High volume of water discovered inside Earth’s mantle

Geologists at Goethe University, Frankfurt, have discovered that the transition zone between Earth’s upper and lower mantle contains considerable amounts of water.

To reach this conclusion, the researchers studied a rare diamond only found in pieces of Earth’s mantle. The diamond’s chemical composition proved this, as its structure was virtually the same as pieces of mantle rock found in basalts across the world.

They discovered that the stone contained numerous ringwoodite inclusions, a high-pressure phase of magnesium silicate, which exhibited a high water content.

“In this study, we have demonstrated that the transition zone is not a dry sponge, but holds considerable quantities of water. This also brings us one step closer to Jules Verne’s idea of an ocean inside the Earth,” said Frank Brenker, from the Institute of Geosciences at Goethe University.

Movement of materials within Earth’s transition zone

The transition zone refers to the boundary layer that separates Earth’s lower and upper mantle. The zone is located at a depth of 410 to 660 kilometres within the mantle. The green mineral olivine, which constitutes around 70% of our planet’s upper mantle, is caused by immense pressure that builds up in the transition zone.

The researchers found that olivine is converted into denser wadsleyite at the top of the transition zone, before morphing into even denser ringwoodite at around 520 kilometres deep.

“These mineral transformations greatly hinder the movements of rock in the mantle,” Brenker explained. “Rising columns of hot rock deep within the mantle sometimes stop directly below the transition zone, also bringing the movement of mass in the opposite direction to a standstill.

“Subducting plates often have difficulty in breaking through the entire transition zone. So, there is a whole graveyard of such plates in this zone underneath Europe.”

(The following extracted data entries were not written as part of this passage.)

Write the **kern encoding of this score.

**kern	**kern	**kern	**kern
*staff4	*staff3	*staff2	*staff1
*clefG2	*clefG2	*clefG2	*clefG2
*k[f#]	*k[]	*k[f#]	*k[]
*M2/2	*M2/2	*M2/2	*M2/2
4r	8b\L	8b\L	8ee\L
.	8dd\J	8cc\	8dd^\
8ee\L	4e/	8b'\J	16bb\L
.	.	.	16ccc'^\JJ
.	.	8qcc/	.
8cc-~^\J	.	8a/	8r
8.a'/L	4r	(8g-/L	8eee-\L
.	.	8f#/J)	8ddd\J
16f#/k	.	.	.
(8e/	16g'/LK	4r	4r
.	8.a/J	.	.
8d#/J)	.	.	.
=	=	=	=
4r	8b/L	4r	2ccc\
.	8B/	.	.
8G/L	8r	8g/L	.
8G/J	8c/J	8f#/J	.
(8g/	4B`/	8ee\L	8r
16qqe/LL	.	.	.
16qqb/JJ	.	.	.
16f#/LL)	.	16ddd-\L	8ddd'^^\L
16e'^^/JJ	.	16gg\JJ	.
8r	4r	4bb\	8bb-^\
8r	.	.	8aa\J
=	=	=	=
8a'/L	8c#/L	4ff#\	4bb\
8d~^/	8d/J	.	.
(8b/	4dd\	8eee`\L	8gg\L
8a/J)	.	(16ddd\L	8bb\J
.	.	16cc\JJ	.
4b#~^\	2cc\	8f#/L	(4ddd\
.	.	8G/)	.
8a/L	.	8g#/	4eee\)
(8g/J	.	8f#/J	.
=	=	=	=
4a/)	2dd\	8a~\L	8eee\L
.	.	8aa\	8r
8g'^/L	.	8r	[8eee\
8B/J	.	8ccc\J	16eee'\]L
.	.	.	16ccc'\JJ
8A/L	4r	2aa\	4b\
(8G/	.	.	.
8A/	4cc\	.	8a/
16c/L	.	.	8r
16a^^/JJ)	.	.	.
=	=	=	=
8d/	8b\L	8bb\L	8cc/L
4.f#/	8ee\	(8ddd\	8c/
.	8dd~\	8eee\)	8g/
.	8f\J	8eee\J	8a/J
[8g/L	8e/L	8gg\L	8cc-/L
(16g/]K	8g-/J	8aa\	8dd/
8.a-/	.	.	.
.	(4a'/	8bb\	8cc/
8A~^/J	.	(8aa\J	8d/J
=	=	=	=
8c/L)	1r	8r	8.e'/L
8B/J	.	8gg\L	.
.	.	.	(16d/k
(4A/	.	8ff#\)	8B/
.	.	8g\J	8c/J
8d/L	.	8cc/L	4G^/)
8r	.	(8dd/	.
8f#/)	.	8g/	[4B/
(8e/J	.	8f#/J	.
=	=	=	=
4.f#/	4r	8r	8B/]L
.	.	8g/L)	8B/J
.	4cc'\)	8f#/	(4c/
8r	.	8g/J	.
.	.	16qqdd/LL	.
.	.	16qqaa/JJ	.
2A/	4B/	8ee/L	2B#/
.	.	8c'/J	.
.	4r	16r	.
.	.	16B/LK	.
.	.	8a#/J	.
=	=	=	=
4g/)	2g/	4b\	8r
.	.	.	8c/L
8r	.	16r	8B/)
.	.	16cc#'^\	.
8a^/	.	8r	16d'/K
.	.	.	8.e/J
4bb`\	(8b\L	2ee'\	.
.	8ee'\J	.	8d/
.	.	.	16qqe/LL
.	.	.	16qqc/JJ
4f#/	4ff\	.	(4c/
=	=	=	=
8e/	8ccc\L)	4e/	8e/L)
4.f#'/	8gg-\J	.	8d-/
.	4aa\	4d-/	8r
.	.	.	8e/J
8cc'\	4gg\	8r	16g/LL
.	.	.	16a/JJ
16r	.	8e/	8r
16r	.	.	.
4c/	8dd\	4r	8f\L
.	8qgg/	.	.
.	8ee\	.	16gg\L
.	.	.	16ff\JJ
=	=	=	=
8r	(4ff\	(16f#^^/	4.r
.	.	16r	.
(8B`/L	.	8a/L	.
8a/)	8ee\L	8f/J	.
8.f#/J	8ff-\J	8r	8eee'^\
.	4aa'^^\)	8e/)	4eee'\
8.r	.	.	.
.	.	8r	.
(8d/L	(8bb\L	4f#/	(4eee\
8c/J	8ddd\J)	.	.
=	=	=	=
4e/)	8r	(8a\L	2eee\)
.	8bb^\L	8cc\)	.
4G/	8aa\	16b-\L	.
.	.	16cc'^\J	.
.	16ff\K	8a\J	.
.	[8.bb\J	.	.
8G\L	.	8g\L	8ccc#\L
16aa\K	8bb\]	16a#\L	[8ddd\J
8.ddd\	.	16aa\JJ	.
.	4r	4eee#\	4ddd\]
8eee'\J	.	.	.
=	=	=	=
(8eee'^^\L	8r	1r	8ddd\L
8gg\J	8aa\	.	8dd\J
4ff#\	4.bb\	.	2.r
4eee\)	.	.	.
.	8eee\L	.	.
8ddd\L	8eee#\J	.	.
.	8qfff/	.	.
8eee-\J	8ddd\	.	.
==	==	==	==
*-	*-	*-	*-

Until now, scientists were unaware of what impact the movement of material within the transition zone had on its geochemical composition, or whether large quantities of water existed there.

“The subducting slabs also carry deep-sea sediments back into the Earth’s interior. These sediments can hold large quantities of water and CO2,” Brenker explained.

He continued: “But until now, it was unclear just how much enters the transition zone in the form of more stable, hydrous minerals and carbonates – and it was therefore also unclear whether large quantities of water really are stored there.”

The discovery of water in the transition zone

The discovery of dense materials, such as wadsleyite and ringwoodite, helped the team to discover the large volumes of water stored in Earth’s mantle. Unlike the olivine at lesser depths, these materials are able to store large quantities of water.

Their absorbency levels are so high, that the mantle and its transition zone would be able to absorb six times the amount of water in our oceans. While the scientists were aware that the boundary layer had an enormous capacity to store water, they were unaware if it actually did, until they analysed the mantle diamond.

Hydrous ringwoodite was first discovered in a diamond from the transition zone back in 2014. However, the stone was too small to discover its precise chemical composition, and the team were aware that water content in the diamond may have resulted from an exotic chemical environment.

The new diamond measured 1.5 centimetres, which was large enough to determine its chemical composition. This confirmed scientists’ theories that huge amounts of water existed within Earth’s mantle.

The existence of water within the transition zone has far-reaching consequences for the events inside Earth’s mantle. Rich materials that move around the zone heat up the water, leading to the formation of smaller mantle plumes that absorb the water. The water contained in the mantle plumes is released and lowers the melting point of emerging rich materials.

These events cause material to melt immediately, rather than just before it reaches the surface. As a result, rock masses in this part of the mantle are not as tough overall, allowing movement of mass to be more dynamic. Earth’s transition zone is supposed to act as a barrier to movement, but has now been discovered to be a driver of global material circulation.